Hier, j'écoutais pour la seconde fois le podcast de M. Colissimo interviewé par Bogdan-Florin Vlaïcu sur le rétablissement de la communion canonique entre l'Eglise orthodoxe de Russie et l'Eglise russe hors frontières (17 mai dernier) — un thème d'actualité. Et je me disais que, tout de même, les préjugés étaient coriaces.
M. Colissimo présente l'Église hors frontières comme une Église qui pourrait maintenant se ressourcer grâce à sa réintégration dans l'Orthodoxie canonique, car elle s'était refermée sur elle-même, hermétique à toute conversation avec le reste du monde chrétien considéré par elle comme déviant.

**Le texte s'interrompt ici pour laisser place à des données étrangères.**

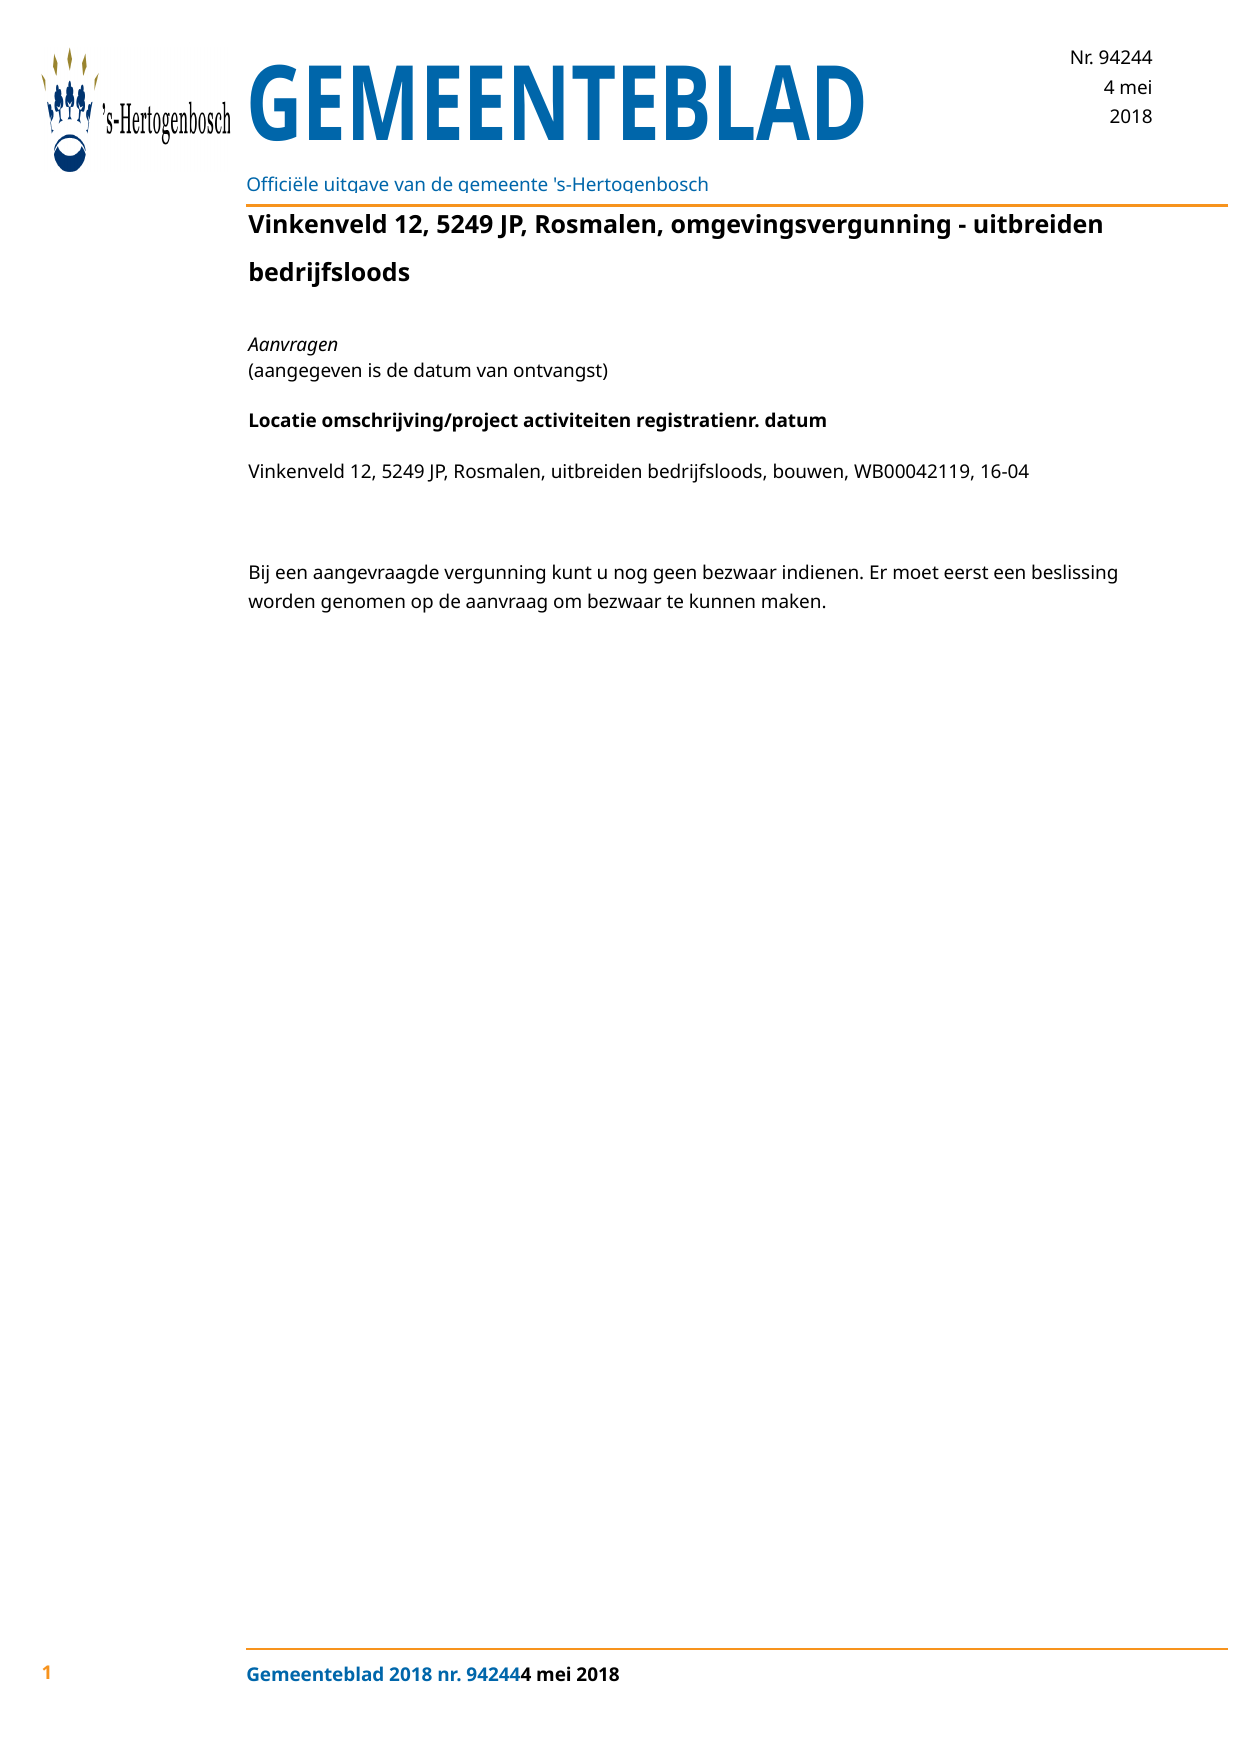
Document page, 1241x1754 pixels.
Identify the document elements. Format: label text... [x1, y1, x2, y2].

text Vinkenveld 12, 5249 JP, Rosmalen, omgevingsvergunning - uitbreiden bedrijfsloods [248, 207, 1152, 288]
text Aanvragen [248, 331, 1152, 357]
text Vinkenveld 12, 5249 JP, Rosmalen, uitbreiden bedrijfsloods, bouwen, WB00042119, 16-04 [248, 458, 1152, 484]
text (aangegeven is de datum van ontvangst) [248, 357, 1152, 383]
picture [41, 47, 231, 172]
text Bij een aangevraagde vergunning kunt u nog geen bezwaar indienen. Er moet eerst een beslissing worden genomen op de aanvraag om bezwaar te kunnen maken. [248, 559, 1152, 614]
text Locatie omschrijving/project activiteiten registratienr. datum [248, 408, 1152, 433]
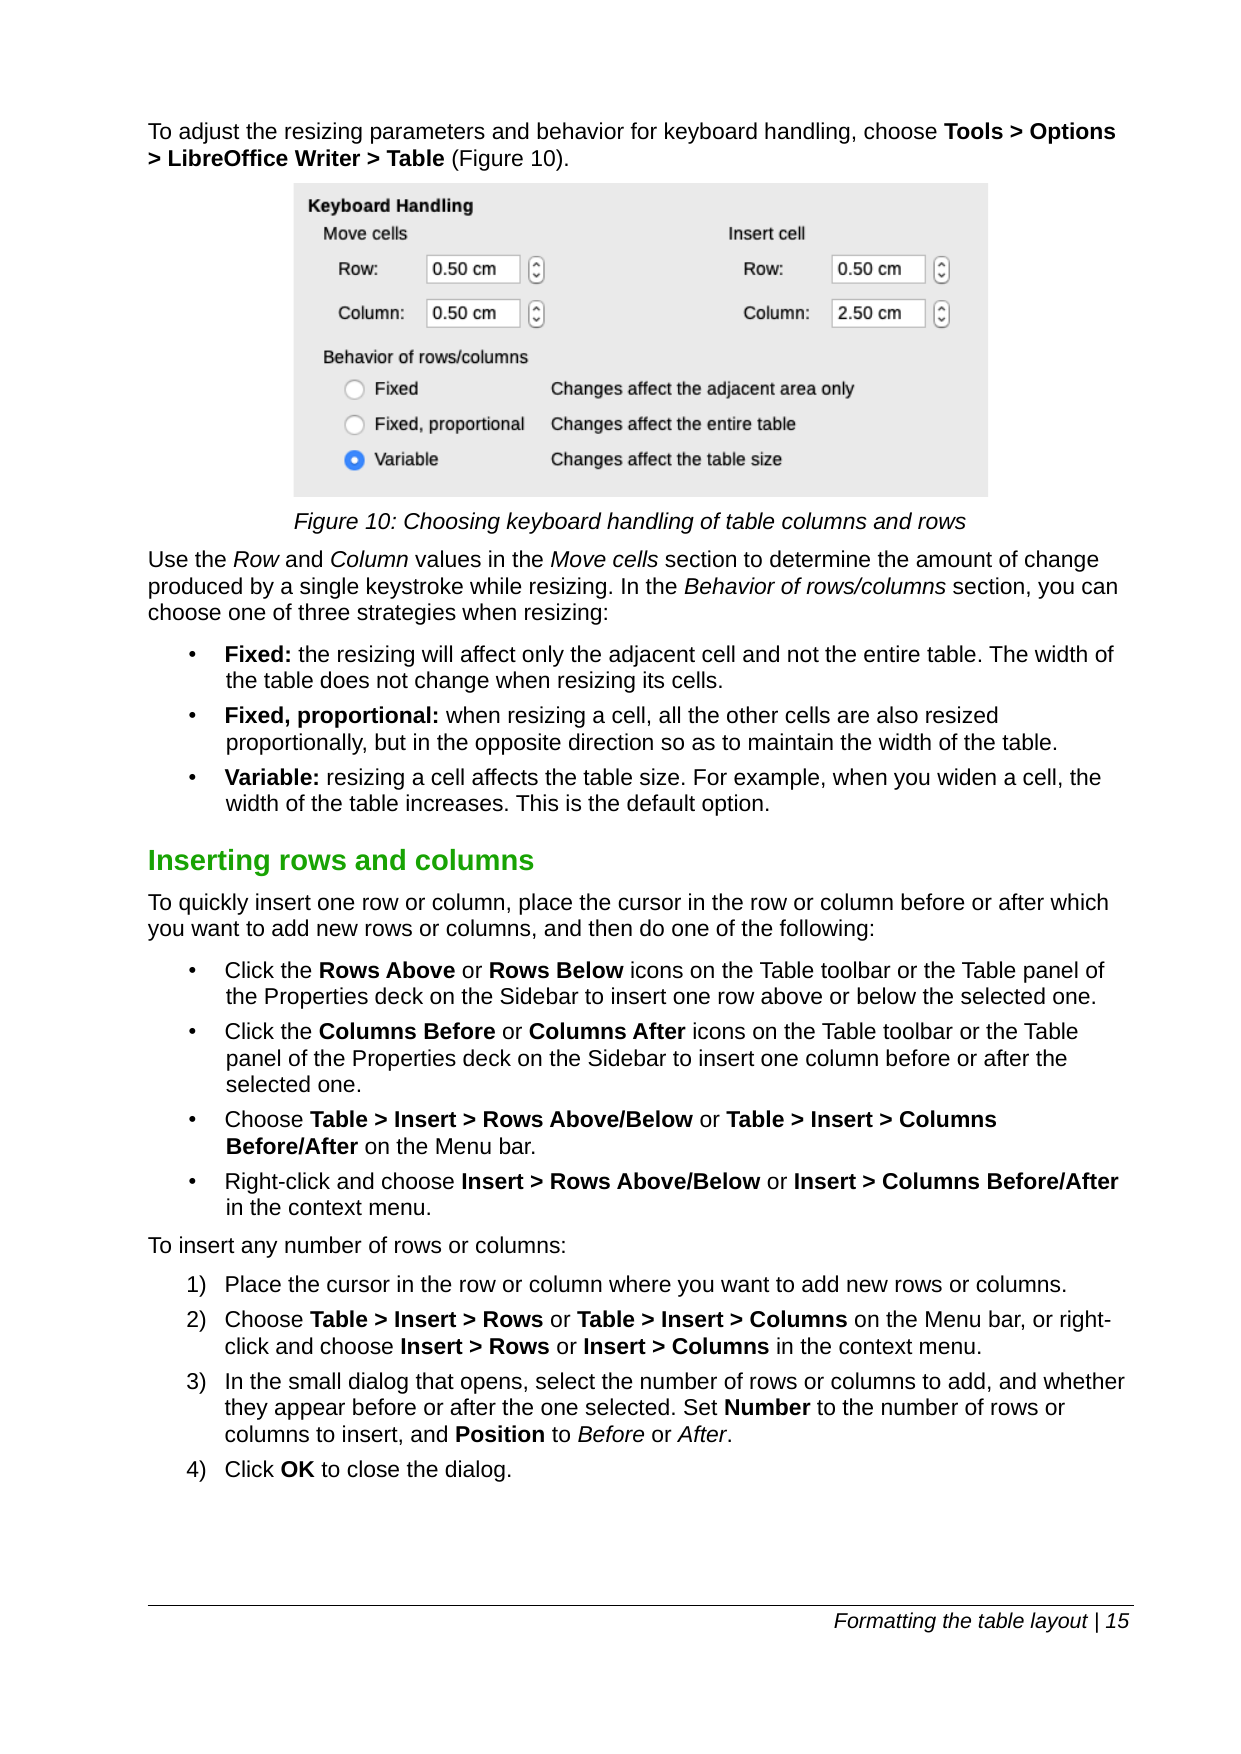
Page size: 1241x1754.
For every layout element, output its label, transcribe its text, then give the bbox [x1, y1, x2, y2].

list Fixed: the resizing will affect only the adjacent cell and not the entire table. The width of the table does not change when resizing its cells. [185, 638, 1134, 694]
list To quickly insert one row or column, place the cursor in the row or column before or after which you want to add new rows or columns, and then do one of the following: [148, 889, 1134, 941]
text To adjust the resizing parameters and behavior for keyboard handling, choose Tools > Options > LibreOffice Writer > Table (Figure 10). [148, 118, 1134, 171]
list Choose Table > Insert > Rows or Table > Insert > Columns on the Menu bar, or right-click and choose Insert > Rows or Insert > Columns in the context menu. [207, 1306, 1134, 1359]
list Right-click and choose Insert > Rows Above/Below or Insert > Columns Before/After in the context menu. [185, 1165, 1134, 1223]
list Choose Table > Insert > Rows Above/Below or Table > Insert > Columns Before/After on the Menu bar. [185, 1103, 1134, 1159]
subtitle Inserting rows and columns [148, 843, 1134, 877]
list In the small dialog that opens, select the number of rows or columns to add, and whether they appear before or after the one selected. Set Number to the number of rows or columns to insert, and Position to Before or After. [207, 1368, 1134, 1447]
list Click OK to close the dialog. [207, 1456, 1134, 1482]
list Click the Columns Before or Columns After icons on the Table toolbar or the Table panel of the Properties deck on the Sidebar to insert one column before or after the selected one. [185, 1015, 1134, 1097]
picture [293, 183, 989, 497]
list Variable: resizing a cell affects the table size. For example, when you widen a cell, the width of the table increases. This is the default option. [185, 761, 1134, 820]
text Use the Row and Column values in the Move cells section to determine the amount of change produced by a single keystroke while resizing. In the Behavior of rows/columns section, you can choose one of three strategies when resizing: [148, 546, 1134, 626]
text Figure 10: Choosing keyboard handling of table columns and rows [293, 508, 988, 534]
list To insert any number of rows or columns: [148, 1232, 1134, 1259]
list Click the Rows Above or Rows Below icons on the Table toolbar or the Table panel of the Properties deck on the Sidebar to insert one row above or below the selected one. [185, 954, 1134, 1009]
list Fixed, proportional: when resizing a cell, all the other cells are also resized proportionally, but in the opposite direction so as to maintain the width of the table. [185, 699, 1134, 755]
list Place the cursor in the row or column where you want to add new rows or columns. [207, 1271, 1134, 1297]
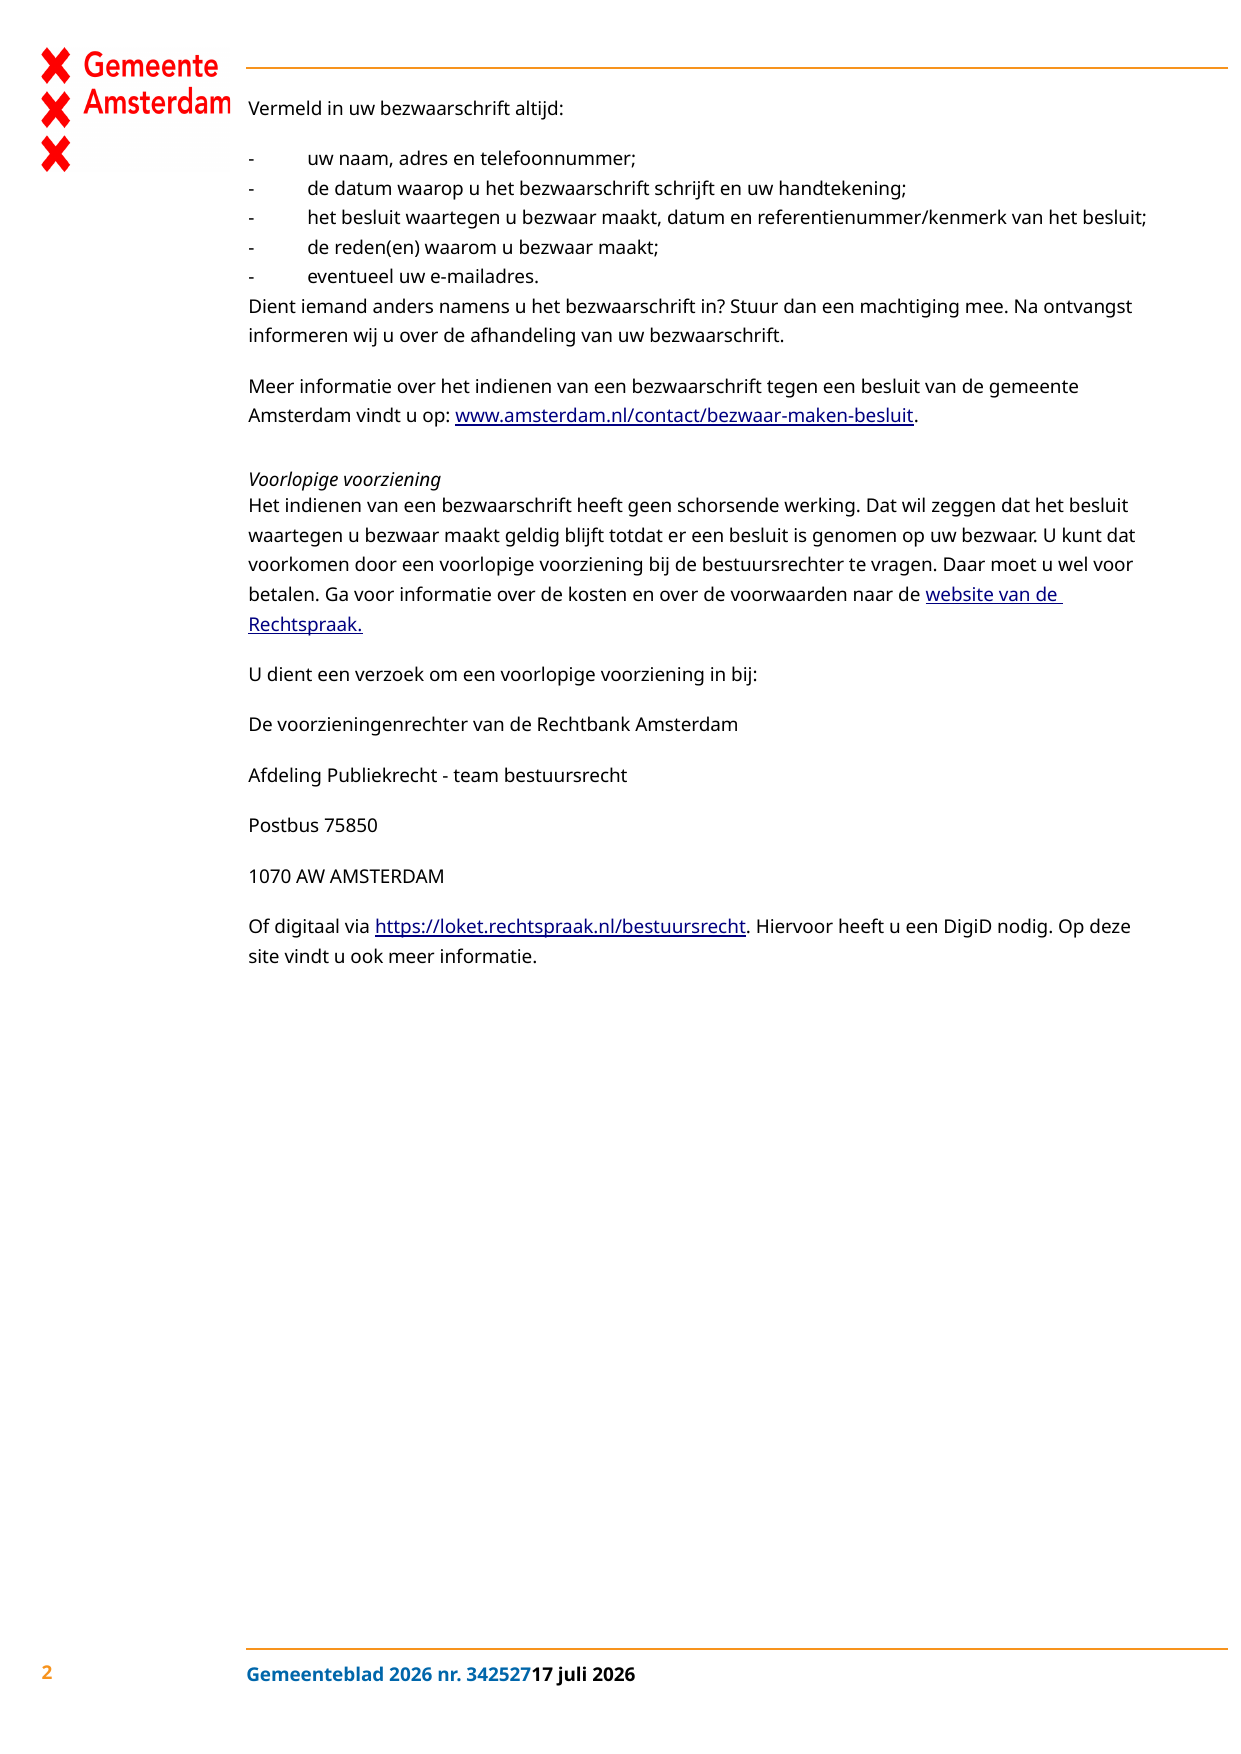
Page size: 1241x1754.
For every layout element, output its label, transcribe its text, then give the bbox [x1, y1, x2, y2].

list de reden(en) waarom u bezwaar maakt; [248, 234, 1152, 260]
list het besluit waartegen u bezwaar maakt, datum en referentienummer/kenmerk van het besluit; [248, 204, 1152, 230]
text Het indienen van een bezwaarschrift heeft geen schorsende werking. Dat wil zeggen dat het besluit waartegen u bezwaar maakt geldig blijft totdat er een besluit is genomen op uw bezwaar. U kunt dat voorkomen door een voorlopige voorziening bij de bestuursrechter te vragen. Daar moet u wel voor betalen. Ga voor informatie over de kosten en over de voorwaarden naar de website van de Rechtspraak. [248, 492, 1152, 636]
text Meer informatie over het indienen van een bezwaarschrift tegen een besluit van de gemeente Amsterdam vindt u op: www.amsterdam.nl/contact/bezwaar-maken-besluit. [248, 373, 1152, 428]
text Postbus 75850 [248, 812, 1152, 838]
text De voorzieningenrechter van de Rechtbank Amsterdam [248, 712, 1152, 737]
text U dient een verzoek om een voorlopige voorziening in bij: [248, 661, 1152, 687]
list de datum waarop u het bezwaarschrift schrijft en uw handtekening; [248, 175, 1152, 201]
text 1070 AW AMSTERDAM [248, 863, 1152, 888]
list uw naam, adres en telefoonnummer; [248, 145, 1152, 171]
text Afdeling Publiekrecht - team bestuursrecht [248, 762, 1152, 788]
list eventueel uw e-mailadres. [248, 263, 1152, 289]
picture [41, 47, 231, 172]
text Vermeld in uw bezwaarschrift altijd: [248, 95, 1152, 121]
text Of digitaal via https://loket.rechtspraak.nl/bestuursrecht. Hiervoor heeft u een DigiD nodig. Op deze site vindt u ook meer informatie. [248, 913, 1152, 968]
text Dient iemand anders namens u het bezwaarschrift in? Stuur dan een machtiging mee. Na ontvangst informeren wij u over de afhandeling van uw bezwaarschrift. [248, 293, 1152, 348]
text Voorlopige voorziening [248, 467, 1152, 492]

Il me semble que beaucoup de gens, dans ce milieu, assimilent l'Église HF à ceux qui l'ont quittée aujourd'hui : c'est-à-dire une minorité. Car c'est cette minorité, aujourd'hui multischimatique, qui faisait preuve en effet d'un conservatisme sectaire, très éloigné, en fait, de l'esprit des évêques qui dirigeaient les diocèses d'Europe : je pense en particulier au saint archevêque Jean Maximovitch ou à l'archevêque Antony de Genève et à ses successeurs.
Pourquoi donc se référer avec autorité à l'esprit de cette minorité si peu représentative de l'Église hors frontières pour construire un tel discours ? Je ne me reconnais vraiment pas dans cette présentation de l'Église russe hors frontières.